------ Source document ------
Weapons of Math Destruction
How Big Data Increases Inequality and Threatens Democracy
Speaker: Cathy O'Neil, Mathbabe.org.
Date: 06 nov 2020, 11h Brasilia Time (09h EST).
Place: Google meet at meet.google.com/ncp-sfun-zzg.
Abstract: We live in the age of the algorithm. Increasingly, the decisions that affect our lives—where we go to school, whether we get a car loan, how much we pay for health insurance—are being made not by humans, but by mathematical models. In theory, this should lead to greater fairness: everyone is judged according to the same rules, and bias is eliminated.
But, often, the opposite is true. Many models used today are opaque, unregulated, and uncontestable, even when they’re wrong. Most troubling, they reinforce discrimination: if a poor student can’t get a loan because a lending model deems him too risky (by virtue of his zip code), he’s then cut off from the kind of education that could pull him out of poverty, and a vicious spiral ensues. Models are propping up the lucky and punishing the downtrodden, creating a “toxic cocktail for democracy.” Such “weapons of math destruction” score teachers and students, sort résumés, grant (or deny) loans, evaluate workers, target voters, set parole, and monitor our health. Welcome to the dark side of Big Data.
------ Supplied data ------
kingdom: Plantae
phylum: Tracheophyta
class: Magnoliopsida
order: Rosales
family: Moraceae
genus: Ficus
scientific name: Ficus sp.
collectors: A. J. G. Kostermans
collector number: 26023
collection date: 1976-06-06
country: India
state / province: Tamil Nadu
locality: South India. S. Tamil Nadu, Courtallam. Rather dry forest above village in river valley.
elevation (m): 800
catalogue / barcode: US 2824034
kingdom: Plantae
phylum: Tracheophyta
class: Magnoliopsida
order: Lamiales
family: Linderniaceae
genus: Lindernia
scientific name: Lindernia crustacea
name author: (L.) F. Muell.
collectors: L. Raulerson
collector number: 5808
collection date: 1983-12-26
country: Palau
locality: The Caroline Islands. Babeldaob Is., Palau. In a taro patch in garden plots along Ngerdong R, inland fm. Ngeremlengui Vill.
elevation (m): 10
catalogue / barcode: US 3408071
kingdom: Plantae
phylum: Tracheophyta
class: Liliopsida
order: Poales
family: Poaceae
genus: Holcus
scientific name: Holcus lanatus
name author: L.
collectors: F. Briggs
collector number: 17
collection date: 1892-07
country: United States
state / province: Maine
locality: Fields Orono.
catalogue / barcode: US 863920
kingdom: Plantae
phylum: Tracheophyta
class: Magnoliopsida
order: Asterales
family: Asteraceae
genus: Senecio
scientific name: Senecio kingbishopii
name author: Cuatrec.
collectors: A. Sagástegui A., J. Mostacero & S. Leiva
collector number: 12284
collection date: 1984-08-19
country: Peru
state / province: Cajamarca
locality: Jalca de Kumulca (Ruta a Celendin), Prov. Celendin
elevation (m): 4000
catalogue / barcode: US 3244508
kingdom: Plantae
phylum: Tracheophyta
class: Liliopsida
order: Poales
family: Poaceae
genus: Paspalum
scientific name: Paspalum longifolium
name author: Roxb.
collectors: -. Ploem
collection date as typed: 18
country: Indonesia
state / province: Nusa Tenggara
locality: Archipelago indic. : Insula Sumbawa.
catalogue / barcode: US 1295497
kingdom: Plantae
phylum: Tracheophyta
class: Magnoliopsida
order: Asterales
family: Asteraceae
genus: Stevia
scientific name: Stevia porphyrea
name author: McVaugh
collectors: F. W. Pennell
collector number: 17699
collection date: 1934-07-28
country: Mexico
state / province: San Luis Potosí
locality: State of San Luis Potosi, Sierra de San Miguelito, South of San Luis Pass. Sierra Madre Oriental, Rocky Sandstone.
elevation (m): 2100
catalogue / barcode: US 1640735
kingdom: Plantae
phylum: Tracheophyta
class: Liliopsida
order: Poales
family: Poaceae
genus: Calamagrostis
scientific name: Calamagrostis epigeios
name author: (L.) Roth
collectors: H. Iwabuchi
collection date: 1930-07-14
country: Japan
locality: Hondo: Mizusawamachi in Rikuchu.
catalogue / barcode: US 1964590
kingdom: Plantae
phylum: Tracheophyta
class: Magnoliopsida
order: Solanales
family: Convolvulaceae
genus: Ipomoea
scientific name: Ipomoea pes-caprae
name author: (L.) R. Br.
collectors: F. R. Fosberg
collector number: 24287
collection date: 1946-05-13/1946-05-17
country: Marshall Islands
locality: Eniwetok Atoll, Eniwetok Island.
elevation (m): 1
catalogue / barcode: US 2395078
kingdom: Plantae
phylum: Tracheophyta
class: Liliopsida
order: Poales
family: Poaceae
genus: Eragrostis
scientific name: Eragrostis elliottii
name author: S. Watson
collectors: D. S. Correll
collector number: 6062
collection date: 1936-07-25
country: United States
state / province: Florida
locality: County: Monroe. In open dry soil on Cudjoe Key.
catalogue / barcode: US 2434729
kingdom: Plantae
------
▶ **Questions to answer**:
• A. Answer these about the Weapons of Math Destruction talk announcement:
(i) At what time in Brasilia Time was the talk set to start?
(ii) On what platform was the talk held?
(iii) In the lending example, what was the poor student deemed too risky by virtue of?
• B. Could you extend the Weapons of Math Destruction talk announcement beyond its final sentence?

▶ **Per-task answers**:
• A.
(i) 11h Brasilia Time (09h EST).
(ii) Google Meet.
(iii) His zip code.

• B.
In this talk based on her award winning book, Cathy O’Neil calls on modelers to take more responsibility for their algorithms and on policy makers to regulate their use. But in the end, it’s up to us to become more savvy about the models that govern our lives.
Cathy O'Neil (Ph.D. Harvard 1999) is a mathematician turned quant data scientist. While working as a hedge fund analyst and later in the design of targeted ads, she realized the dangers of algorithmic bias. In 2011, she started the blog "Mathbabe", whose subjects span Math, Women in Math, Science Education, Data Science, Travel, and Cyborg Sex, among others. In 2016, she published the book "Weapons of Math Destruction", winner of the MAA's Euler Book Prize. More recently, you might have seen her in the documentary "The Social Dilemma".